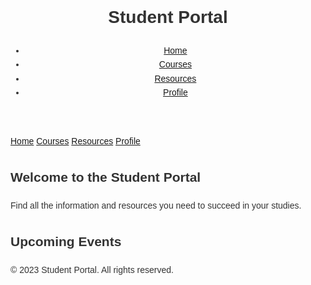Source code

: <!DOCTYPE html>
<html lang="en">
<head>
  <meta charset="UTF-8">
  <meta name="viewport" content="width=device-width, initial-scale=1.0">
  <title>Student Portal</title>
  <link rel="stylesheet" href="style.css">
<style>
/* Basic styles */
body {
  font-family: Arial, sans-serif;
  line-height: 1.6;
  color: #333;
}

/* Header */
header {
  background: #2f8cb7;
  padding: 1rem;
}

header h1 {
  color: #fff;
  display: inline;
}

/* Navigation */
nav ul {
  list-style: none;
  padding: 0;
  display: inline;
}

nav li {
  display: inline;
  margin-left: 1rem;
}

nav a {
  color: #fff;
  text-decoration: none;
}

nav a:hover {
  text-decoration: underline;
}

.sidebar {
   height: 100%;
   width: 200px;
   position: fixed;
   background-color: #f1f1f1;
   padding-top: 20px;
}

.sidebar a {
   padding: 10px 16px;
   text-decoration: none;
   font-size: 18px;
   color: #000;
   display: block;
}

.sidebar a:hover {
   background-color: #ddd;
   color: #000;
}

/* Main content */
main {
  margin-left: 200px;
  padding: 15px;
}

/* Footer */
footer {
  background: #2f8cb7;
  color: #fff;
  text-align: center;
  padding: 1rem;
}

</style>
</head>
<body>
  <header>
    <h1>Student Portal</h1>
    <nav>
      <ul>
        <li><a href="#">Home</a></li>
        <li><a href="#">Courses</a></li>
        <li><a href="#">Resources</a></li>
        <li><a href="#">Profile</a></li>
      </ul>
    </nav>
  </header>
  <div class="sidebar">
  <a href="#home">Home</a>
  <a href="#courses">Courses</a>
  <a href="#resources">Resources</a>
  <a href="#profile">Profile</a>
</div>
  <main>
    <section>
      <h2>Welcome to the Student Portal</h2>
      <p>Find all the information and resources you need to succeed in your studies.</p>
    </section>
    <section>
      <h2>Upcoming Events</h2>
      <!-- Add event details here -->
    </section>
  </main>
  <footer>
    <p>&copy; 2023 Student Portal. All rights reserved.</p>
  </footer>
  <script src="script.js"></script>
</body>
</html>

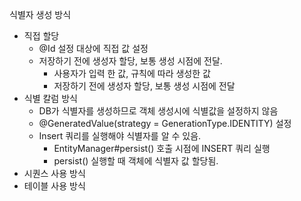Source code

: 식별자 생성 방식

* 직접 할당
  * @Id 설정 대상에 직접 값 설정
  * 저장하기 전에 생성자 할당, 보통 생성 시점에 전달.
    * 사용자가 입력 한 값, 규칙에 따라 생성한 값
    * 저장하기 전에 생성자 할당, 보통 생성 시점에 전달
* 식별 칼럼 방식
  * DB가 식별자를 생성하므로 객체 생성시에 식별값을 설정하지 않음
  * @GeneratedValue(strategy = GenerationType.IDENTITY) 설정
  * Insert 쿼리를 실행해야 식별자를 알 수 있음.
    * EntityManager#persist() 호출 시점에 INSERT 쿼리 실행
    * persist() 실행할 때 객체에 식별자 값 할당됨.
* 시퀀스 사용 방식
* 테이블 사용 방식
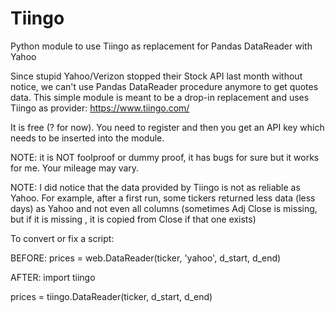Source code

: # Tiingo
Python module to use Tiingo as replacement for Pandas DataReader with Yahoo

Since stupid Yahoo/Verizon stopped their Stock API last month without notice, we can't use Pandas DataReader procedure anymore to get quotes data.
This simple module is meant to be a drop-in replacement and uses Tiingo as provider: https://www.tiingo.com/

It is free (? for now). You need to register and then you get an API key which needs to be inserted into the module.

NOTE: it is NOT foolproof or dummy proof, it has bugs for sure but it works for me. Your mileage may vary.

NOTE: I did notice that the data provided by Tiingo is not as reliable as Yahoo. For example, after a first run, some tickers returned less data (less days) as Yahoo and not even all columns (sometimes Adj Close is missing, but if it is missing , it is copied from Close if that one exists)

To convert or fix a script:

BEFORE:
 prices = web.DataReader(ticker, 'yahoo', d_start, d_end)
 
AFTER:
 import tiingo
 
 prices = tiingo.DataReader(ticker, d_start, d_end)
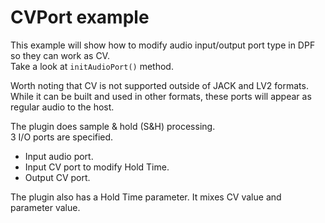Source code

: # CVPort example

This example will show how to modify audio input/output port type in DPF so they can work as CV.<br/>
Take a look at `initAudioPort()` method.<br/>

Worth noting that CV is not supported outside of JACK and LV2 formats.<br/>
While it can be built and used in other formats, these ports will appear as regular audio to the host.

The plugin does sample & hold (S&H) processing.<br/>
3 I/O ports are specified.<br/>

- Input audio port.
- Input CV port to modify Hold Time.
- Output CV port.

The plugin also has a Hold Time parameter. It mixes CV value and parameter value.<br/>
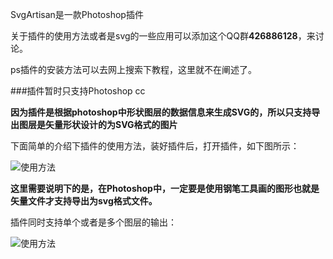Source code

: SvgArtisan是一款Photoshop插件

关于插件的使用方法或者是svg的一些应用可以添加这个QQ群**426886128**，来讨论。

ps插件的安装方法可以去网上搜索下教程，这里就不在阐述了。

###插件暂时只支持Photoshop cc

**因为插件是根据photoshop中形状图层的数据信息来生成SVG的，所以只支持导出图层是矢量形状设计的为SVG格式的图片**

下面简单的介绍下插件的使用方法，装好插件后，打开插件，如下图所示：

![使用方法](http://i1.tietuku.com/dd3fde77f9512dcf.png)

**这里需要说明下的是，在Photoshop中，一定要是使用钢笔工具画的图形也就是矢量文件才支持导出为svg格式文件。**

插件同时支持单个或者是多个图层的输出：

![使用方法](http://i1.tietuku.com/07eefd4843352361.png)



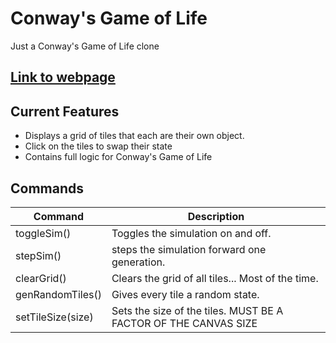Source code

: # Conway's Game of Life

Just a Conway's Game of Life clone

## [Link to webpage](https://ecd555assassin.github.io/conways-game-of-life/)

## Current Features

* Displays a grid of tiles that each are their own object.
* Click on the tiles to swap their state
* Contains full logic for Conway's Game of Life

## Commands

| Command           | Description                                                     |
|-------------------|-----------------------------------------------------------------|
| toggleSim()       | Toggles the simulation on and off.                              |
| stepSim()         | steps the simulation forward one generation.                    |
| clearGrid()       | Clears the grid of all tiles... Most of the time.               |
| genRandomTiles()  | Gives every tile a random state.                                |
| setTileSize(size) | Sets the size of the tiles. MUST BE A FACTOR OF THE CANVAS SIZE |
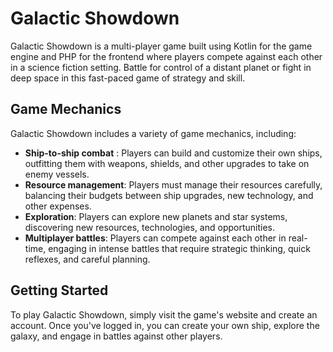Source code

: # Galactic Showdown

Galactic Showdown is a multi-player game built using Kotlin for the game engine and PHP for the frontend where players compete against each other in a science fiction setting. Battle for control of a distant planet or fight in deep space in this fast-paced game of strategy and skill.

## Game Mechanics

Galactic Showdown includes a variety of game mechanics, including:
- **Ship-to-ship combat** : Players can build and customize their own ships, outfitting them with weapons, shields, and other upgrades to take on enemy vessels.
- **Resource management**: Players must manage their resources carefully, balancing their budgets between ship upgrades, new technology, and other expenses.
- **Exploration**: Players can explore new planets and star systems, discovering new resources, technologies, and opportunities.
- **Multiplayer battles**: Players can compete against each other in real-time, engaging in intense battles that require strategic thinking, quick reflexes, and careful planning.

## Getting Started

To play Galactic Showdown, simply visit the game's website and create an account. Once you've logged in, you can create your own ship, explore the galaxy, and engage in battles against other players.
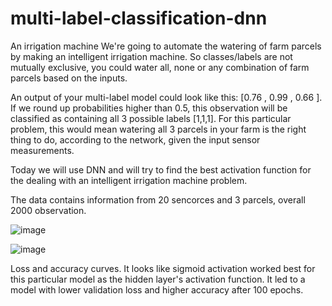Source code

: # multi-label-classification-dnn

An irrigation machine
We're going to automate the watering of farm parcels by making an intelligent irrigation machine. So classes/labels are not mutually exclusive, you could water all, none or any combination of farm parcels based on the inputs.

An output of your multi-label model could look like this: [0.76 , 0.99 , 0.66 ]. If we round up probabilities higher than 0.5, this observation will be classified as containing all 3 possible labels [1,1,1]. For this particular problem, this would mean watering all 3 parcels in your farm is the right thing to do, according to the network, given the input sensor measurements.

Today we will use DNN and will try to find the best activation function for the dealing with an intelligent irrigation machine problem.

The data contains information from 20 sencorces and 3 parcels, overall 2000 observation.

![image](https://user-images.githubusercontent.com/129201759/229486772-65e12d23-3d90-417b-a4c6-794f2ae61c55.png)

![image](https://user-images.githubusercontent.com/129201759/229487880-4274a3eb-c831-404d-a1df-3ef657b8280f.png)

Loss and accuracy curves. It looks like sigmoid activation worked best for this particular model as the hidden layer's activation function. It led to a model with lower validation loss and higher accuracy after 100 epochs.
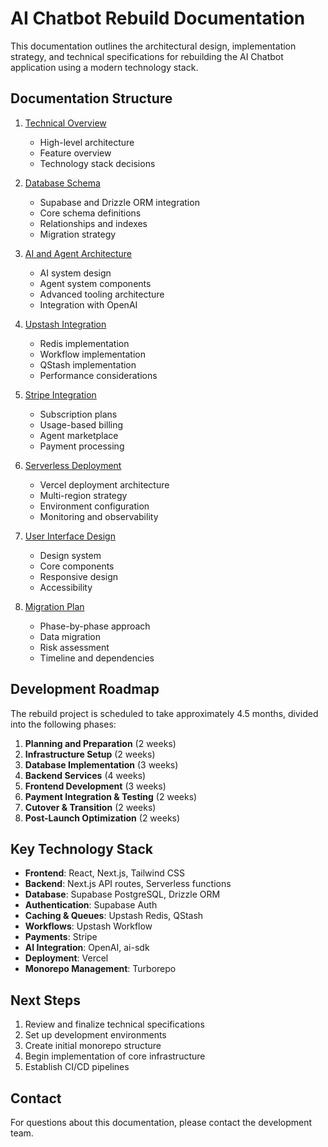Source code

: # AI Chatbot Rebuild Documentation

This documentation outlines the architectural design, implementation strategy, and technical specifications for rebuilding the AI Chatbot application using a modern technology stack.

## Documentation Structure

1. [Technical Overview](./01-technical-overview.md)

   - High-level architecture
   - Feature overview
   - Technology stack decisions

2. [Database Schema](./02-database-schema.md)

   - Supabase and Drizzle ORM integration
   - Core schema definitions
   - Relationships and indexes
   - Migration strategy

3. [AI and Agent Architecture](./03-ai-agent-architecture.md)

   - AI system design
   - Agent system components
   - Advanced tooling architecture
   - Integration with OpenAI

4. [Upstash Integration](./04-upstash-integration.md)

   - Redis implementation
   - Workflow implementation
   - QStash implementation
   - Performance considerations

5. [Stripe Integration](./05-stripe-integration.md)

   - Subscription plans
   - Usage-based billing
   - Agent marketplace
   - Payment processing

6. [Serverless Deployment](./06-serverless-deployment.md)

   - Vercel deployment architecture
   - Multi-region strategy
   - Environment configuration
   - Monitoring and observability

7. [User Interface Design](./07-user-interface-design.md)

   - Design system
   - Core components
   - Responsive design
   - Accessibility

8. [Migration Plan](./08-migration-plan.md)
   - Phase-by-phase approach
   - Data migration
   - Risk assessment
   - Timeline and dependencies

## Development Roadmap

The rebuild project is scheduled to take approximately 4.5 months, divided into the following phases:

1. **Planning and Preparation** (2 weeks)
2. **Infrastructure Setup** (2 weeks)
3. **Database Implementation** (3 weeks)
4. **Backend Services** (4 weeks)
5. **Frontend Development** (3 weeks)
6. **Payment Integration & Testing** (2 weeks)
7. **Cutover & Transition** (2 weeks)
8. **Post-Launch Optimization** (2 weeks)

## Key Technology Stack

- **Frontend**: React, Next.js, Tailwind CSS
- **Backend**: Next.js API routes, Serverless functions
- **Database**: Supabase PostgreSQL, Drizzle ORM
- **Authentication**: Supabase Auth
- **Caching & Queues**: Upstash Redis, QStash
- **Workflows**: Upstash Workflow
- **Payments**: Stripe
- **AI Integration**: OpenAI, ai-sdk
- **Deployment**: Vercel
- **Monorepo Management**: Turborepo

## Next Steps

1. Review and finalize technical specifications
2. Set up development environments
3. Create initial monorepo structure
4. Begin implementation of core infrastructure
5. Establish CI/CD pipelines

## Contact

For questions about this documentation, please contact the development team.
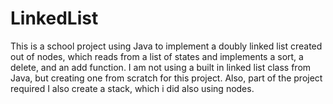 # LinkedList

This is a school project using Java to implement a doubly linked list created out of nodes, 
which reads from a list of states and implements a sort, a delete, and an add function. I am
not using a built in linked list class from Java, but creating one from scratch for this project.
Also, part of the project required I also create a stack, which i did also using nodes.
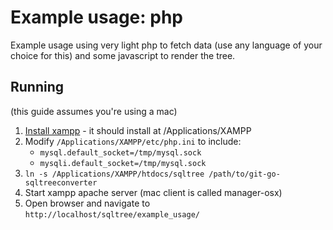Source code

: # Example usage: php

Example usage using very light php to fetch data (use any language of your choice for this) and some javascript to render the tree.

## Running

(this guide assumes you're using a mac)

1. [Install xampp](https://www.apachefriends.org/index.html) - it should install at /Applications/XAMPP
1. Modify `/Applications/XAMPP/etc/php.ini` to include:
    - `mysql.default_socket=/tmp/mysql.sock`
    - `mysqli.default_socket=/tmp/mysql.sock`
1. `ln -s /Applications/XAMPP/htdocs/sqltree /path/to/git-go-sqltreeconverter`
1. Start xampp apache server (mac client is called manager-osx)
1. Open browser and navigate to `http://localhost/sqltree/example_usage/`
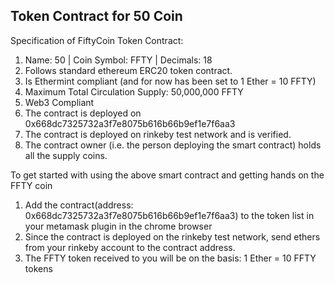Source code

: <h2>Token Contract for 50 Coin</h2>

Specification of FiftyCoin Token Contract:
1.  Name: 50 | Coin Symbol: FFTY  | Decimals: 18
2.  Follows standard ethereum ERC20 token contract.
3.  Is Ethermint compliant (and for now has been set to 1 Ether = 10 FFTY)
4.  Maximum Total Circulation Supply: 50,000,000 FFTY
5.  Web3 Compliant
6.  The contract is deployed on 0x668dc7325732a3f7e8075b616b66b9ef1e7f6aa3
7.  The contract is deployed on rinkeby test network and is verified.
8.  The contract owner (i.e. the person deploying the smart contract) holds all the supply coins.

To get started with using the above smart contract and getting hands on the FFTY coin
1.  Add the contract(address: 0x668dc7325732a3f7e8075b616b66b9ef1e7f6aa3) to the token list in your metamask plugin in the chrome browser
2.  Since the contract is deployed on the rinkeby test network, send ethers from your rinkeby account to the contract address.
3.  The FFTY token received to you will be on the basis: 1 Ether = 10 FFTY tokens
------------------------------------
Activity: Look through the data above. Find each line with the string "that" and copy it.

Reply:
NOTE: I did notice that the data provided by Tiingo is not as reliable as Yahoo. For example, after a first run, some tickers returned less data (less days) as Yahoo and not even all columns (sometimes Adj Close is missing, but if it is missing , it is copied from Close if that one exists)
Worth noting that CV is not supported outside of JACK and LV2 formats.<br/>
* Displays a grid of tiles that each are their own object.
- **Multiplayer battles**: Players can compete against each other in real-time, engaging in intense battles that require strategic thinking, quick reflexes, and careful planning.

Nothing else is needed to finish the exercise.